[Questions on the material]
1 - Reproduce word for word the passage of the Ontario fishing trip account starting with "John told us" and going on through "we signed up.".
2 - In the Ontario fishing trip account, what price per person did the camp charge for a week with the cabin, boat and float plane ride?
3 - Extend the account of the Ontario fishing trip past its final sentence.

#### Excerpt to read

Earlier this month I went to Ontario Canada fishing. Last February here in Columbus, my friend Denny and I  first met John the owner of a fly in fishing camp. We were in a bar, across from the convention center and the Easyrider Motorcycle show, and we was drinkin’. Go figure. John had a booth at the Vacation show in a different part of the convention center trying to drum up business for his camp and had come into the bar for a few beers and hot wings.

John told us about his fishing camp, gave us his website information and the price. They would give us a cabin, with all the amenities (pots, stove, fridge, toilet and shower, beds, linens, etc), a boat with motor and fish finder, and the float plane ride to get there all for $870 apiece for a week. We had to provide our own food. That sounded ridiculously cheap…I mean quite reasonable. Later I looked at the website, liked what I saw and decided to go. So did Denny. So we signed up.

The fishing was good, once we figured it out. We caught mostly walleye. We ate a lot of walleye, too. It was fantastic. Denny caught the most fish, but I caught the largest one. The scenery was gorgeous. The cabin was clean and entirely functional. John and his wife Shannon, the owners were wonderful. We spent an extra hundred dollars each and upgraded to the bigger, faster, newer, much more comfortable boat and thought it well worth the extra cost. Aside from both of us getting a stomach bug, which I am still feeling the effects of a couple of weeks later, we had a great time. I’ll go back again next summer.

########
#### Data for analysis

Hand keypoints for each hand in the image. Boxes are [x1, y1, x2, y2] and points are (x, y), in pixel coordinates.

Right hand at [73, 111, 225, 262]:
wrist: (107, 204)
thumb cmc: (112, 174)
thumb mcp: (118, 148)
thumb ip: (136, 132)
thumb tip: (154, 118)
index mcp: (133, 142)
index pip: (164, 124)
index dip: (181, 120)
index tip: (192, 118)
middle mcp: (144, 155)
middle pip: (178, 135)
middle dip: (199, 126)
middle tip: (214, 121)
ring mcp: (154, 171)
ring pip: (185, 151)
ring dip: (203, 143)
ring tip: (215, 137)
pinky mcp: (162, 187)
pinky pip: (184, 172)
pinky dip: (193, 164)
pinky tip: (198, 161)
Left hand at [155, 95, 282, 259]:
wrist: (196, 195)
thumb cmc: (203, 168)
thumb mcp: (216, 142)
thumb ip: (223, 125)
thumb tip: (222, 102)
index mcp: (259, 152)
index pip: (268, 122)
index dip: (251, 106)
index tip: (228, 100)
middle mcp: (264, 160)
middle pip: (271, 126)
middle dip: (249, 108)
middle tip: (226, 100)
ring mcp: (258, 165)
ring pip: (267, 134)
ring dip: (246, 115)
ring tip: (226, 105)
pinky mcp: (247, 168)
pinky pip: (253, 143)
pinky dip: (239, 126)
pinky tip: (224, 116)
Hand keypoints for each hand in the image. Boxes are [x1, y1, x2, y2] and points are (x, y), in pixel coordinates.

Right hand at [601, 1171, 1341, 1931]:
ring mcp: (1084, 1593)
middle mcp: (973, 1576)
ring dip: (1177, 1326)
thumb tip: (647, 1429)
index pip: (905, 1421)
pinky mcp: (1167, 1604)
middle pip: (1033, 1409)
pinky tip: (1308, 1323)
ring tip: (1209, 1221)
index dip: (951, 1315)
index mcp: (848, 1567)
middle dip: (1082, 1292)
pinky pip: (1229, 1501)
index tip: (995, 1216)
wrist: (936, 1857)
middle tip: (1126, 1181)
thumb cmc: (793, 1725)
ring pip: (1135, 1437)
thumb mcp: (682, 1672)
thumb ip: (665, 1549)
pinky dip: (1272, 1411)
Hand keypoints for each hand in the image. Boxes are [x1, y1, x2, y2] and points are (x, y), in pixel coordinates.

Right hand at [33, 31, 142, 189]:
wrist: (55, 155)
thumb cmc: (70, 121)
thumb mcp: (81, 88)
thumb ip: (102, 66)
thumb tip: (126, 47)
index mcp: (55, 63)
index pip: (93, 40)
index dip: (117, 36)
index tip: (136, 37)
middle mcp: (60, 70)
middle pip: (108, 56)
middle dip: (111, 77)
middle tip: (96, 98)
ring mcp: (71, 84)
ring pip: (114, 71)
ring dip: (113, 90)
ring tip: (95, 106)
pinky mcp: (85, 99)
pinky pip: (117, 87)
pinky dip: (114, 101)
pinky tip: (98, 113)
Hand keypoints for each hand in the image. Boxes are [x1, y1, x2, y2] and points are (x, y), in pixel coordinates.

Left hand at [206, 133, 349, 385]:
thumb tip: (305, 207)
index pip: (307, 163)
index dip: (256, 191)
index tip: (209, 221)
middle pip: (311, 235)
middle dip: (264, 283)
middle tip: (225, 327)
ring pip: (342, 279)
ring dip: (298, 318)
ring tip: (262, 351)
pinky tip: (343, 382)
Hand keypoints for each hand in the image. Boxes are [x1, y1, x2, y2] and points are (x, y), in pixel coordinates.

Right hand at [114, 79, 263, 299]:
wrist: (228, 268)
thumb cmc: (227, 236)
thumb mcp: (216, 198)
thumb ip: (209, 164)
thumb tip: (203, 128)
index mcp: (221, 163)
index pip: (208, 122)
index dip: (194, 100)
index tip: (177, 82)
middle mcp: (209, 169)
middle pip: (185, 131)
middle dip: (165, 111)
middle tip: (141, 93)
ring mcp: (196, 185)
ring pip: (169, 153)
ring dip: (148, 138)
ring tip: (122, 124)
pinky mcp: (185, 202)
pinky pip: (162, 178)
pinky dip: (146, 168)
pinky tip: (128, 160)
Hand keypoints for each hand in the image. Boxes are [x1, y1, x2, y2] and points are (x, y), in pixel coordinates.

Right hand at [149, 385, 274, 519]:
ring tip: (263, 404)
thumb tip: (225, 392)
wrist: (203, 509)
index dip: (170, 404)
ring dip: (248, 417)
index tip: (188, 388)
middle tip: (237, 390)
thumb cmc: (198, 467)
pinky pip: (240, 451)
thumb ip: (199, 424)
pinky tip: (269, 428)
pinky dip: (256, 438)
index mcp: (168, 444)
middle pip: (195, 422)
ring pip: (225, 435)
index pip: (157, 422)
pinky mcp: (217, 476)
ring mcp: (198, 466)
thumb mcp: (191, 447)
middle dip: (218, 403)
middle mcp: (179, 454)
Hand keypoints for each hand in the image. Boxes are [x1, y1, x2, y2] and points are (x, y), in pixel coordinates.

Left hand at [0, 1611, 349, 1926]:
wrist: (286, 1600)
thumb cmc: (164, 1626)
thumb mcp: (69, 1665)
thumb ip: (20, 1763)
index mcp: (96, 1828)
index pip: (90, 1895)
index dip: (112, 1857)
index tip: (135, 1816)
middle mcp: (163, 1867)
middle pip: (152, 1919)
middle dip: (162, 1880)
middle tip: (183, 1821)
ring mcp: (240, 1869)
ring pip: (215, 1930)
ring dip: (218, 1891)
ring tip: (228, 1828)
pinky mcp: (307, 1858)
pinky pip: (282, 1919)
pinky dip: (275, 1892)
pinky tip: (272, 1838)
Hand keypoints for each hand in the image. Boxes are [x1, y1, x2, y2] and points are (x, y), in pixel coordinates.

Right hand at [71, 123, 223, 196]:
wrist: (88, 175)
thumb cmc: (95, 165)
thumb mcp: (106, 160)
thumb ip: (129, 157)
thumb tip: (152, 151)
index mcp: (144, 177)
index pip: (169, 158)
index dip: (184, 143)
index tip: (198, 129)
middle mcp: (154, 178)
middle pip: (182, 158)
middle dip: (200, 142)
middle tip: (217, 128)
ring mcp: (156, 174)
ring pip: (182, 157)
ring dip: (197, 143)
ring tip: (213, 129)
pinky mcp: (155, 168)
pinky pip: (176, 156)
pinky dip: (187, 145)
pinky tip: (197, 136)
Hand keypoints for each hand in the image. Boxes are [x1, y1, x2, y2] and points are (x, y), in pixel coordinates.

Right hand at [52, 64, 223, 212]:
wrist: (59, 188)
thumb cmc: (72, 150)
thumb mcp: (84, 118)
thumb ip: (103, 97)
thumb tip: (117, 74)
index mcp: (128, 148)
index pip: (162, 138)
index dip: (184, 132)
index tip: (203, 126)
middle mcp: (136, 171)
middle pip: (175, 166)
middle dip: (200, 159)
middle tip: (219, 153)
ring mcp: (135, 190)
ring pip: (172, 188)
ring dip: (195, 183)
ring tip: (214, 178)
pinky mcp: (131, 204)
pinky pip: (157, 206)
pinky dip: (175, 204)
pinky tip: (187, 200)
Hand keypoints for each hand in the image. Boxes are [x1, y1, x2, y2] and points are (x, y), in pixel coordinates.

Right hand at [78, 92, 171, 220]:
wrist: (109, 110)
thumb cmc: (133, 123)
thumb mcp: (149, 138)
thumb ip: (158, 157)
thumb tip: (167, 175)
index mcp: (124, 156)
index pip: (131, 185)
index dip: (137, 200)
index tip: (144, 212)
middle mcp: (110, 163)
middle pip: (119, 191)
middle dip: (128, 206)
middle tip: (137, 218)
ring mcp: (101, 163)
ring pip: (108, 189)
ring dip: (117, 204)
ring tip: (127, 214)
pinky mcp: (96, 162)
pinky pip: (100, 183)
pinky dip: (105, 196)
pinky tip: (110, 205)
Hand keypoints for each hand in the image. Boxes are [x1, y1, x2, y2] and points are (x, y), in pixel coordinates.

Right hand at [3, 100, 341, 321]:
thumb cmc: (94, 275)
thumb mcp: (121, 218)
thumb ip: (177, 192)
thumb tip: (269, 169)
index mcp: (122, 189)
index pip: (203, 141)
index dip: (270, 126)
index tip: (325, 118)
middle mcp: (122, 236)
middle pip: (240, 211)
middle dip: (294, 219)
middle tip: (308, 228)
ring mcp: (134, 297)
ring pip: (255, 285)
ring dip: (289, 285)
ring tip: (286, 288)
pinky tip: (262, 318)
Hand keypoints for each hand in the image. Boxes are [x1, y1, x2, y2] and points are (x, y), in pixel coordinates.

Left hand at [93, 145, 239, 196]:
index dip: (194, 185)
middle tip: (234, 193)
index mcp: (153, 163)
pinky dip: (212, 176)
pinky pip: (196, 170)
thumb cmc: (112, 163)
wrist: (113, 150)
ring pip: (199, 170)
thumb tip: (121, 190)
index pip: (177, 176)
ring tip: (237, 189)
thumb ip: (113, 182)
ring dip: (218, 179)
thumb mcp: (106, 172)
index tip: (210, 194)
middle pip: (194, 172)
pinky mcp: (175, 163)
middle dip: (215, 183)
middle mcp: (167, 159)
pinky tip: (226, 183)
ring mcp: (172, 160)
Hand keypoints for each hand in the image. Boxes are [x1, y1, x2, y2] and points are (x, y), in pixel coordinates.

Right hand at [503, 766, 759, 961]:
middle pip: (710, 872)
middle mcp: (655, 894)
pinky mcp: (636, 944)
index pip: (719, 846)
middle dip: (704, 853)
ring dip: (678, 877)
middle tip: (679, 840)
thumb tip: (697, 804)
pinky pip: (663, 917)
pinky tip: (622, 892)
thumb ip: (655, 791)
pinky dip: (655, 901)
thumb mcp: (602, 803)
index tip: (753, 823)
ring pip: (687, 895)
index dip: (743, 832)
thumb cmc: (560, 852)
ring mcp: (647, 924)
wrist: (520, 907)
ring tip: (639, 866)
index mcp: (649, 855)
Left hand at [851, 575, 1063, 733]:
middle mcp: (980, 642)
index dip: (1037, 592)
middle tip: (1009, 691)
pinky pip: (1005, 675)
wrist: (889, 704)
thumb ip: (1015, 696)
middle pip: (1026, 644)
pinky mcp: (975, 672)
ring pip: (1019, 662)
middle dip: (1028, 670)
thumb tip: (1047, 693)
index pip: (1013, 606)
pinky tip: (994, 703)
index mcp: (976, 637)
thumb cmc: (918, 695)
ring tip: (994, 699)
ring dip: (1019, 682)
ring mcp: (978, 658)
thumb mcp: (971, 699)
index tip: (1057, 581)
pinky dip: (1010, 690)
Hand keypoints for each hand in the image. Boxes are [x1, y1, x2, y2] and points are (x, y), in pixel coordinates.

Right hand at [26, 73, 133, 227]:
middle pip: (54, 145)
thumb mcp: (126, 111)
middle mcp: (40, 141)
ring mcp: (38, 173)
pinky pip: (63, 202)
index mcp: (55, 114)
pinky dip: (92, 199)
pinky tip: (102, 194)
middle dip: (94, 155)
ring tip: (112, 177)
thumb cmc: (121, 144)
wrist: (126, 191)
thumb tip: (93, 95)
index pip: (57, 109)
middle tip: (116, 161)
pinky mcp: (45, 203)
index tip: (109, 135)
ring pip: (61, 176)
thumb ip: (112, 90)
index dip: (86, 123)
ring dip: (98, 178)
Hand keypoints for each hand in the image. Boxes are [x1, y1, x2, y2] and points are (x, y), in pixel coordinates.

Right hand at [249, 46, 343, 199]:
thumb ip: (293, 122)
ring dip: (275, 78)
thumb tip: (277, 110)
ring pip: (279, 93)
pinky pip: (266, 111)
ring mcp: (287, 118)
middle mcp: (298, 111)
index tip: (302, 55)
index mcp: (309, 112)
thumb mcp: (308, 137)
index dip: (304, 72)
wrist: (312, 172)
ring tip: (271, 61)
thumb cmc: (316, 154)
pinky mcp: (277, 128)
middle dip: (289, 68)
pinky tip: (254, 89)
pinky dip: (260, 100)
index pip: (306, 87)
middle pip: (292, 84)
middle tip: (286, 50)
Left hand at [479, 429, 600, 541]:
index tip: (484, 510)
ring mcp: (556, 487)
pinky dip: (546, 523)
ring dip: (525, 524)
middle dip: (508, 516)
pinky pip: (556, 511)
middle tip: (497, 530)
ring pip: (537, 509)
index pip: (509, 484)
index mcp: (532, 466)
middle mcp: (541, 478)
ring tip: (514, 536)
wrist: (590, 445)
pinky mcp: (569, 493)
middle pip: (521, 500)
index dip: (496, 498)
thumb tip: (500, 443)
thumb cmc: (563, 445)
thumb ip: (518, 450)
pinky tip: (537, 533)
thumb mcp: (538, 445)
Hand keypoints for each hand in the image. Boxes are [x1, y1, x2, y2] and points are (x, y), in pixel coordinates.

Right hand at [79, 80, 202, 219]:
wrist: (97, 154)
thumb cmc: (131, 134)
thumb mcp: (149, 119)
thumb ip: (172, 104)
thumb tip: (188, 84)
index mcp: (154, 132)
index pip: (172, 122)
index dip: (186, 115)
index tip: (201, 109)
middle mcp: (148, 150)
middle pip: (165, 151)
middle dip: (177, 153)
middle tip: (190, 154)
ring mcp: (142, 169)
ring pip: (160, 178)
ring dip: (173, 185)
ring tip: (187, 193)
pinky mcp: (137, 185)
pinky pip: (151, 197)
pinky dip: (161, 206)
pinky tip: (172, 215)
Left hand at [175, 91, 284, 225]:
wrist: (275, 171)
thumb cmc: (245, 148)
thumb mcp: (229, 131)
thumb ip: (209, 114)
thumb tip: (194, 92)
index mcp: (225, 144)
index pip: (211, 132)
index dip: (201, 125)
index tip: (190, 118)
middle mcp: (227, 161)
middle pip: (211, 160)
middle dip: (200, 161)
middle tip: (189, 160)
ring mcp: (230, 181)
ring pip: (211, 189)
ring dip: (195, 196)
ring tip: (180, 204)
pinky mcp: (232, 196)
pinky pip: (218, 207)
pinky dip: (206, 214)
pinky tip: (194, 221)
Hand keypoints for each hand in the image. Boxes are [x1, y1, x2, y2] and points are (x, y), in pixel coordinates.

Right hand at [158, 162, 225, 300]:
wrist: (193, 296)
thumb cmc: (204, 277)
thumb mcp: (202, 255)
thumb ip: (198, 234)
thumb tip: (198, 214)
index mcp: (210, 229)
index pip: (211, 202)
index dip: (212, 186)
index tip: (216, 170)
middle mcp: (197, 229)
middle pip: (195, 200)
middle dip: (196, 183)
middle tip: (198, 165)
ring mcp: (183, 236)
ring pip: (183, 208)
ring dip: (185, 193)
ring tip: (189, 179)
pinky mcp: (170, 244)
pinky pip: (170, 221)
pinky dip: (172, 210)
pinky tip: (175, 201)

########

[Responses]
1 -
John told us about his fishing camp, gave us his website information and the price. They would give us a cabin, with all the amenities (pots, stove, fridge, toilet and shower, beds, linens, etc), a boat with motor and fish finder, and the float plane ride to get there all for $870 apiece for a week. We had to provide our own food. That sounded ridiculously cheap…I mean quite reasonable. Later I looked at the website, liked what I saw and decided to go. So did Denny. So we signed up.

2 - $870 apiece.

3 -
It isn’t really the fishing week itself I want to share with you but two stories from our drive there. To get to the float plane in Hornepayne, Ontario is nearly 800 miles or 13 hours with limited stops from Columbus. Since we had to catch the plane at 7:30 on Sunday morning, we decided to drive up in two stages starting on Friday, so we could be in Hornepayne on Saturday. It’s a small town, about 1,000 people, and the only place to get a room for the night is Uncle’s Restaurant and Lodge. I made a reservation for us for a two person cabin there for Saturday night. We planned on stopping on Friday night on the US side at Sault Ste. Marie, Michigan (pronounced Sue Saint Marie) which is a little more than halfway there.  Having been been to Soo (as the locals call it) before, I knew it had a number of hotels and motels, so I didn’t bother to get a reservation.

To properly tell this story, you need to understand that with Denny and me and all the other boys from the bar most of the really good stories start with “We was drinkin’...” You will notice this rant did just that. The first little story I want to tell, however, starts with “We wanted to be drinkin’…” So our priority on Friday night in Sault Ste. Marie was to find a hotel that either had a bar or was within walking distance of one.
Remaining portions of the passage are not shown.